Co-expression of the inhibitory ligands for PD-1, Tim-3, and Lag-3 was observed in the largest proportion (34.7%). CEACAM-1, LSECtin, and MHC class II expression showed significant correlation with PD-L1 expression and OS. Multivariable analysis demonstrated that CEACAM-1 low is an independent prognostic factor. Furthermore, combining dual and triple ICIs yielded additive effect on cytotoxicity of CTL clones against each immune inhibitory ligand positive GC cell lines.
Our findings suggested that the expression of inhibitory ligands for Tim-3 and Lag-3 on GC cells serve as potential biomarkers to predict the response to anti-PD-1 therapy and the combinatorial immunotherapy with ICIs targeting for PD-1, Tim-3, and Lag-3 has a therapeutic potential for GC patients.
针对 PD-1 的免疫疗法为不可切除的晚期或复发性胃癌(GC)患者提供了有限的生存获益。除了 PD-L1 之外,GC 细胞上抑制性配体如 CEACAM-1 和 LSECtin 的表达也是导致这种限制的原因。在这里,我们评估了它们在 GC 患者中的表达和免疫抑制作用。
我们使用多重免疫组化染色评估了 365 名 GC 患者中不同抑制性配体(包括 PD-L1、CEACAM-1、LSECtin 和 MHC Ⅱ类)的分布。我们根据每种抑制性配体的表达以及影响 OS 的独立预后因素分析了它们的相关性和总生存期(OS)。随后,我们使用针对 GC 细胞系的肿瘤抗原特异性 CTL 克隆,在细胞毒性测定中评估了抗 PD-1 mAb 或抗 PD-L1 mAb 与/或抗 Lag-3 mAb 与/或抗 Tim-3 mAb 的联合应用的附加效果。

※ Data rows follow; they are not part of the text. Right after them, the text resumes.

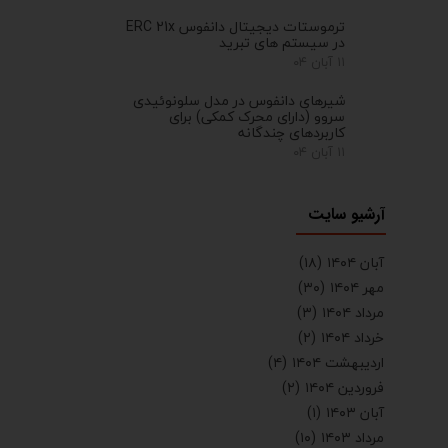
ترموستات دیجیتال دانفوس ERC 21x
در سیستم های تبرید
۱۱ آبان ۰۴
شیرهای دانفوس در مدل سلونوئیدی
سروو (دارای محرک کمکی) برای
کاربردهای چندگانه
۱۱ آبان ۰۴
آرشیو سایت
آبان ۱۴۰۴
(۱۸)
مهر ۱۴۰۴
(۳۰)
مرداد ۱۴۰۴
(۳)
خرداد ۱۴۰۴
(۲)
اردیبهشت ۱۴۰۴
(۴)
فروردین ۱۴۰۴
(۲)
آبان ۱۴۰۳
(۱)
مرداد ۱۴۰۳
(۱۰)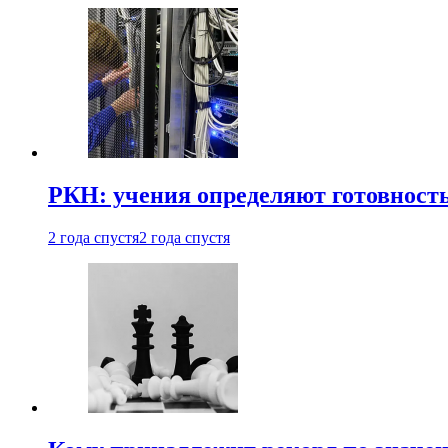
РКН: учения определяют готовность
2 года спустя
2 года спустя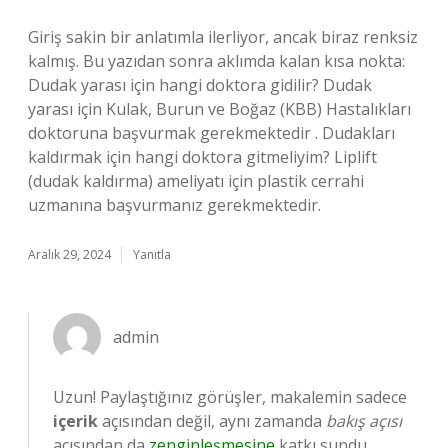
Giriş sakin bir anlatımla ilerliyor, ancak biraz renksiz
kalmış. Bu yazıdan sonra aklımda kalan kısa nokta:
Dudak yarası için hangi doktora gidilir? Dudak
yarası için Kulak, Burun ve Boğaz (KBB) Hastalıkları
doktoruna başvurmak gerekmektedir . Dudakları
kaldırmak için hangi doktora gitmeliyim? Liplift
(dudak kaldırma) ameliyatı için plastik cerrahi
uzmanına başvurmanız gerekmektedir.
Aralık 29, 2024
Yanıtla
admin
Uzun! Paylaştığınız görüşler, makalemin sadece
içerik
açısından değil, aynı zamanda
bakış açısı
açısından da
zenginleşmesine
katkı sundu.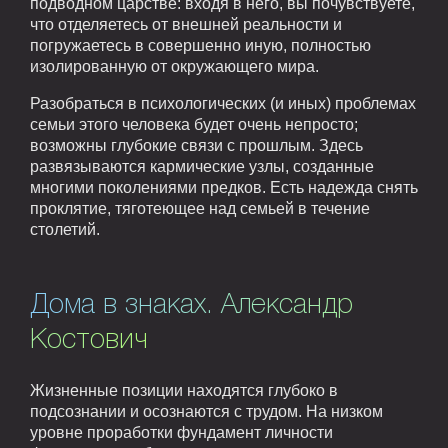
подводном царстве: входя в него, вы почувствуете,
что отделяетесь от внешней реальности и
погружаетесь в совершенно иную, полностью
изолированную от окружающего мира.
Разобраться в психологических (и иных) проблемах
семьи этого человека будет очень непросто;
возможны глубокие связи с прошлым. Здесь
развязываются кармические узлы, созданные
многими поколениями предков. Есть надежда снять
проклятие, тяготеющее над семьей в течение
столетий.
Дома в знаках. Александр
Костович
Жизненные позиции находятся глубоко в
подсознании и осознаются с трудом. На низком
уровне проработки фундамент личности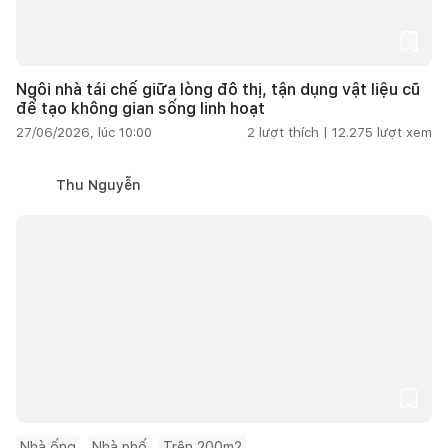
Ngôi nhà tái chế giữa lòng đô thị, tận dụng vật liệu cũ
để tạo không gian sống linh hoạt
27/06/2026, lúc 10:00
2
lượt thích |
12.275
lượt xem
Thu Nguyễn
Nhà ống
Nhà phố
Trên 200m2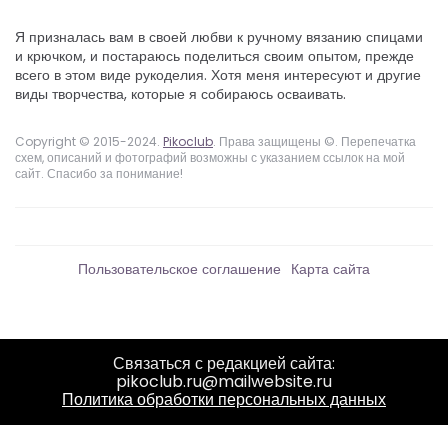
Я призналась вам в своей любви к ручному вязанию спицами
и крючком, и постараюсь поделиться своим опытом, прежде
всего в этом виде рукоделия. Хотя меня интересуют и другие
виды творчества, которые я собираюсь осваивать.
Copyright © 2015-2024.
Pikoclub
. Права защищены ©. Перепечатка
схем, описаний и фотографий возможны с указанием ссылок на мой
сайт. Спасибо за понимание!
Пользовательское соглашение
Карта сайта
Связаться с редакцией сайта:
pikoclub.ru@mailwebsite.ru
Политика обработки персональных данных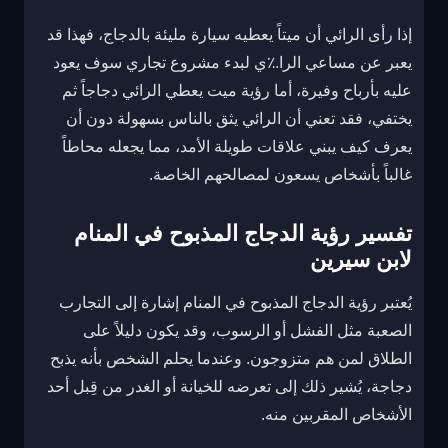
إذا رأى الرائي أن ميتاً يعطيه سيارة مليئة بالدجاج، فهذا قد
يعبر عن مساعي الرا؉ي لبدء مشروع تجاري سوف يعود
عليه بأرباح وفيرة، أما رؤية ميت يعطي الرائي دجاجاً ثم
يختفي، فقد تعني أن الرائي يثق بالناس بسهولة دون أن
يعرف كيف يبني علاقات طويلة الأمد، مما يجعله محاطاً
غالباً بأشخاص يسعون لمصالحهم الخاصة.
تفسير رؤية الدجاج المذبوح في المنام
لابن سيرين
يُعتبر رؤية الدجاج المذبوح في المنام إشارة إلى التجارب
الصعبة مثل الفشل أو الرسوب، وقد يكون دليلاً على
الطلاق لمن هم متزوجون. وعندما يحلم الشخص بأنه يذبح
دجاجة، يُشير ذلك إلى تعرضه للخيانة أو الغدر من قِبل أحد
الأشخاص المقربين منه.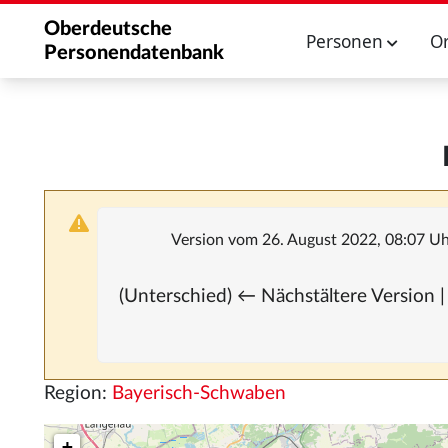
Oberdeutsche
Personen
O
Personendatenbank
Version vom 26. August 2022, 08:07 U
(Unterschied) ← Nächstältere Version |
Region:
Bayerisch-Schwaben
+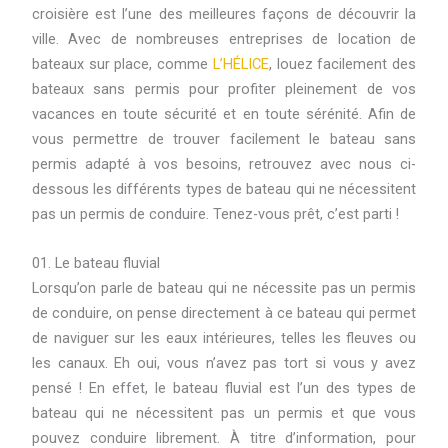
croisière est l’une des meilleures façons de découvrir la
ville. Avec de nombreuses entreprises de location de
bateaux sur place, comme
L’HÉLICE
, louez facilement des
bateaux sans permis pour profiter pleinement de vos
vacances en toute sécurité et en toute sérénité. Afin de
vous permettre de trouver facilement le bateau sans
permis adapté à vos besoins, retrouvez avec nous ci-
dessous les différents types de bateau qui ne nécessitent
pas un permis de conduire. Tenez-vous prêt, c’est parti !
01. Le bateau fluvial
Lorsqu’on parle de bateau qui ne nécessite pas un permis
de conduire, on pense directement à ce bateau qui permet
de naviguer sur les eaux intérieures, telles les fleuves ou
les canaux. Eh oui, vous n’avez pas tort si vous y avez
pensé ! En effet, le bateau fluvial est l’un des types de
bateau qui ne nécessitent pas un permis et que vous
pouvez conduire librement. À titre d’information, pour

观察到 PD-1、Tim-3 和 Lag-3 的抑制性配体的共表达比例最大(34.7%)。CEACAM-1、LSECtin 和 MHC Ⅱ类表达与 PD-L1 表达和 OS 呈显著相关。多变量分析表明 CEACAM-1 低是独立的预后因素。此外,双重和三重 ICI 的联合应用对 CTL 克隆对每种免疫抑制性配体阳性 GC 细胞系的细胞毒性具有相加作用。
我们的研究结果表明,GC 细胞上 Tim-3 和 Lag-3 的抑制性配体的表达可作为预测抗 PD-1 治疗反应的潜在生物标志物,并且针对 PD-1、Tim-3 和 Lag-3 的 ICI 联合免疫治疗对 GC 患者具有治疗潜力。